▶ [WORK TO BE COMPLETED]: Make an exact copy, from the records below, of the lines from the line containing "Remark 5.16 (Meaning" to the line containing "RAGAZZE SMALL CERCHIO", both lines included, excluding pictures.

Collected data
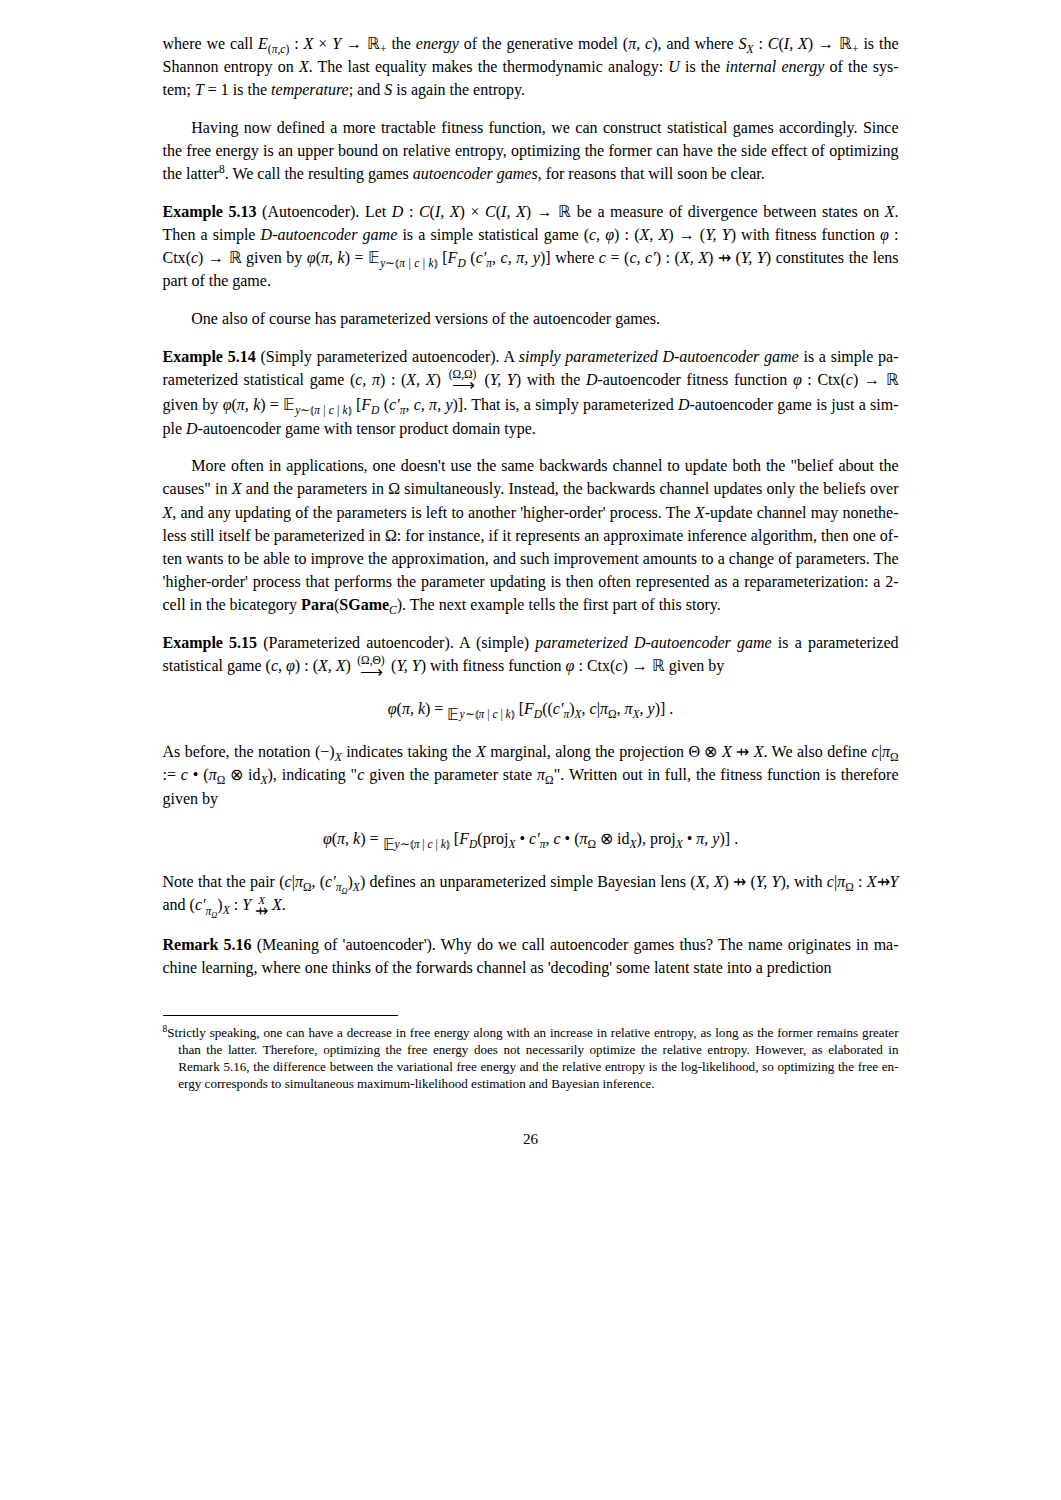where we call E(π,c) : X × Y → ℝ+ the energy of the generative model (π, c), and where SX : C(I, X) → ℝ+ is the Shannon entropy on X. The last equality makes the thermodynamic analogy: U is the internal energy of the system; T = 1 is the temperature; and S is again the entropy.
Having now defined a more tractable fitness function, we can construct statistical games accordingly. Since the free energy is an upper bound on relative entropy, optimizing the former can have the side effect of optimizing the latter8. We call the resulting games autoencoder games, for reasons that will soon be clear.
Example 5.13 (Autoencoder). Let D : C(I, X) × C(I, X) → ℝ be a measure of divergence between states on X. Then a simple D-autoencoder game is a simple statistical game (c, φ) : (X, X) → (Y, Y) with fitness function φ : Ctx(c) → ℝ given by φ(π, k) = 𝔼y∼⦅π | c | k⦆ [FD (c′π, c, π, y)] where c = (c, c′) : (X, X) ⇸ (Y, Y) constitutes the lens part of the game.
One also of course has parameterized versions of the autoencoder games.
Example 5.14 (Simply parameterized autoencoder). A simply parameterized D-autoencoder game is a simple parameterized statistical game (c, π) : (X, X) (Ω,Ω)⟶ (Y, Y) with the D-autoencoder fitness function φ : Ctx(c) → ℝ given by φ(π, k) = 𝔼y∼⦅π | c | k⦆ [FD (c′π, c, π, y)]. That is, a simply parameterized D-autoencoder game is just a simple D-autoencoder game with tensor product domain type.
More often in applications, one doesn't use the same backwards channel to update both the "belief about the causes" in X and the parameters in Ω simultaneously. Instead, the backwards channel updates only the beliefs over X, and any updating of the parameters is left to another 'higher-order' process. The X-update channel may nonetheless still itself be parameterized in Ω: for instance, if it represents an approximate inference algorithm, then one often wants to be able to improve the approximation, and such improvement amounts to a change of parameters. The 'higher-order' process that performs the parameter updating is then often represented as a reparameterization: a 2-cell in the bicategory Para(SGameC). The next example tells the first part of this story.
Example 5.15 (Parameterized autoencoder). A (simple) parameterized D-autoencoder game is a parameterized statistical game (c, φ) : (X, X) (Ω,Θ)⟶ (Y, Y) with fitness function φ : Ctx(c) → ℝ given by
φ(π, k) = 𝔼y∼⦅π | c | k⦆ [FD((c′π)X, c|πΩ, πX, y)] .
As before, the notation (−)X indicates taking the X marginal, along the projection Θ ⊗ X ⇸ X. We also define c|πΩ := c • (πΩ ⊗ idX), indicating "c given the parameter state πΩ". Written out in full, the fitness function is therefore given by
φ(π, k) = 𝔼y∼⦅π | c | k⦆ [FD(projX • c′π, c • (πΩ ⊗ idX), projX • π, y)] .
Note that the pair (c|πΩ, (c′πΩ)X) defines an unparameterized simple Bayesian lens (X, X) ⇸ (Y, Y), with c|πΩ : X⇸Y and (c′πΩ)X : Y X⇸ X.
Remark 5.16 (Meaning of 'autoencoder'). Why do we call autoencoder games thus? The name originates in machine learning, where one thinks of the forwards channel as 'decoding' some latent state into a prediction
8Strictly speaking, one can have a decrease in free energy along with an increase in relative entropy, as long as the former remains greater than the latter. Therefore, optimizing the free energy does not necessarily optimize the relative entropy. However, as elaborated in Remark 5.16, the difference between the variational free energy and the relative entropy is the log-likelihood, so optimizing the free energy corresponds to simultaneous maximum-likelihood estimation and Bayesian inference.
26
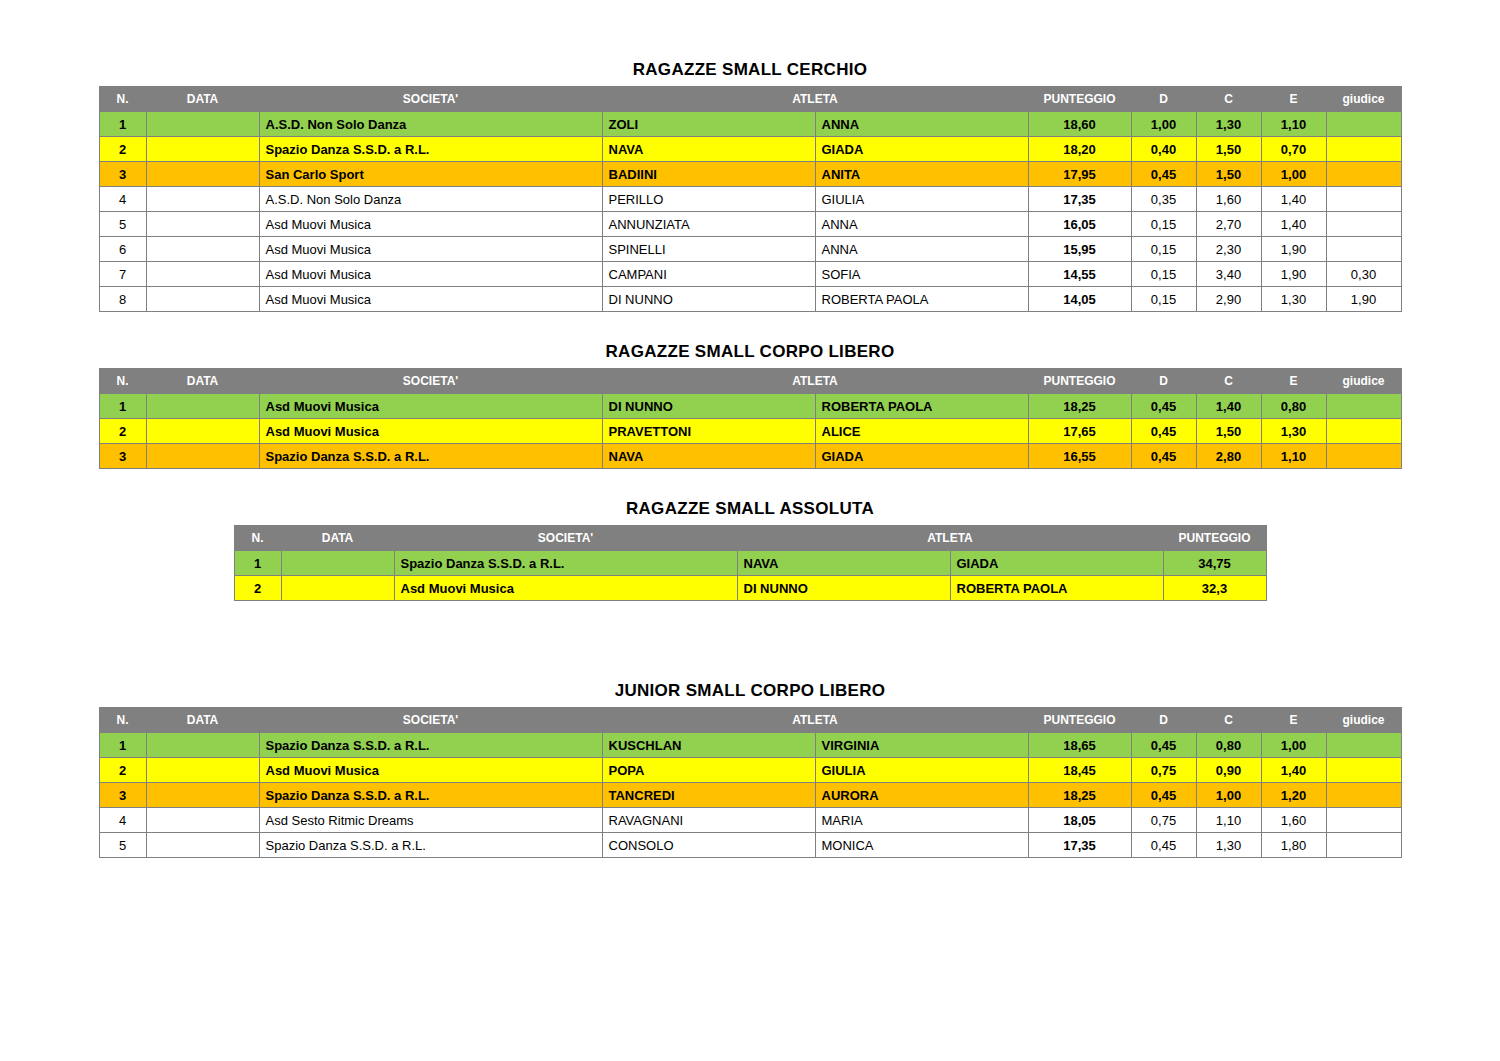RAGAZZE SMALL CERCHIO
| N. | DATA | SOCIETA' | ATLETA | PUNTEGGIO | D | C | E | giudice |
| --- | --- | --- | --- | --- | --- | --- | --- | --- |
| 1 | | A.S.D. Non Solo Danza | ZOLI | ANNA | 18,60 | 1,00 | 1,30 | 1,10 | |
| 2 | | Spazio Danza S.S.D. a R.L. | NAVA | GIADA | 18,20 | 0,40 | 1,50 | 0,70 | |
| 3 | | San Carlo Sport | BADIINI | ANITA | 17,95 | 0,45 | 1,50 | 1,00 | |
| 4 | | A.S.D. Non Solo Danza | PERILLO | GIULIA | 17,35 | 0,35 | 1,60 | 1,40 | |
| 5 | | Asd Muovi Musica | ANNUNZIATA | ANNA | 16,05 | 0,15 | 2,70 | 1,40 | |
| 6 | | Asd Muovi Musica | SPINELLI | ANNA | 15,95 | 0,15 | 2,30 | 1,90 | |
| 7 | | Asd Muovi Musica | CAMPANI | SOFIA | 14,55 | 0,15 | 3,40 | 1,90 | 0,30 |
| 8 | | Asd Muovi Musica | DI NUNNO | ROBERTA PAOLA | 14,05 | 0,15 | 2,90 | 1,30 | 1,90 |
RAGAZZE SMALL CORPO LIBERO
| N. | DATA | SOCIETA' | ATLETA | PUNTEGGIO | D | C | E | giudice |
| --- | --- | --- | --- | --- | --- | --- | --- | --- |
| 1 | | Asd Muovi Musica | DI NUNNO | ROBERTA PAOLA | 18,25 | 0,45 | 1,40 | 0,80 | |
| 2 | | Asd Muovi Musica | PRAVETTONI | ALICE | 17,65 | 0,45 | 1,50 | 1,30 | |
| 3 | | Spazio Danza S.S.D. a R.L. | NAVA | GIADA | 16,55 | 0,45 | 2,80 | 1,10 | |
RAGAZZE SMALL ASSOLUTA
| N. | DATA | SOCIETA' | ATLETA | PUNTEGGIO |
| --- | --- | --- | --- | --- |
| 1 | | Spazio Danza S.S.D. a R.L. | NAVA | GIADA | 34,75 |
| 2 | | Asd Muovi Musica | DI NUNNO | ROBERTA PAOLA | 32,3 |
JUNIOR SMALL CORPO LIBERO
| N. | DATA | SOCIETA' | ATLETA | PUNTEGGIO | D | C | E | giudice |
| --- | --- | --- | --- | --- | --- | --- | --- | --- |
| 1 | | Spazio Danza S.S.D. a R.L. | KUSCHLAN | VIRGINIA | 18,65 | 0,45 | 0,80 | 1,00 | |
| 2 | | Asd Muovi Musica | POPA | GIULIA | 18,45 | 0,75 | 0,90 | 1,40 | |
| 3 | | Spazio Danza S.S.D. a R.L. | TANCREDI | AURORA | 18,25 | 0,45 | 1,00 | 1,20 | |
| 4 | | Asd Sesto Ritmic Dreams | RAVAGNANI | MARIA | 18,05 | 0,75 | 1,10 | 1,60 | |
| 5 | | Spazio Danza S.S.D. a R.L. | CONSOLO | MONICA | 17,35 | 0,45 | 1,30 | 1,80 | |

▶ [TASK ANSWER]:
Remark 5.16 (Meaning of 'autoencoder'). Why do we call autoencoder games thus? The name originates in machine learning, where one thinks of the forwards channel as 'decoding' some latent state into a prediction
8Strictly speaking, one can have a decrease in free energy along with an increase in relative entropy, as long as the former remains greater than the latter. Therefore, optimizing the free energy does not necessarily optimize the relative entropy. However, as elaborated in Remark 5.16, the difference between the variational free energy and the relative entropy is the log-likelihood, so optimizing the free energy corresponds to simultaneous maximum-likelihood estimation and Bayesian inference.
26
RAGAZZE SMALL CERCHIO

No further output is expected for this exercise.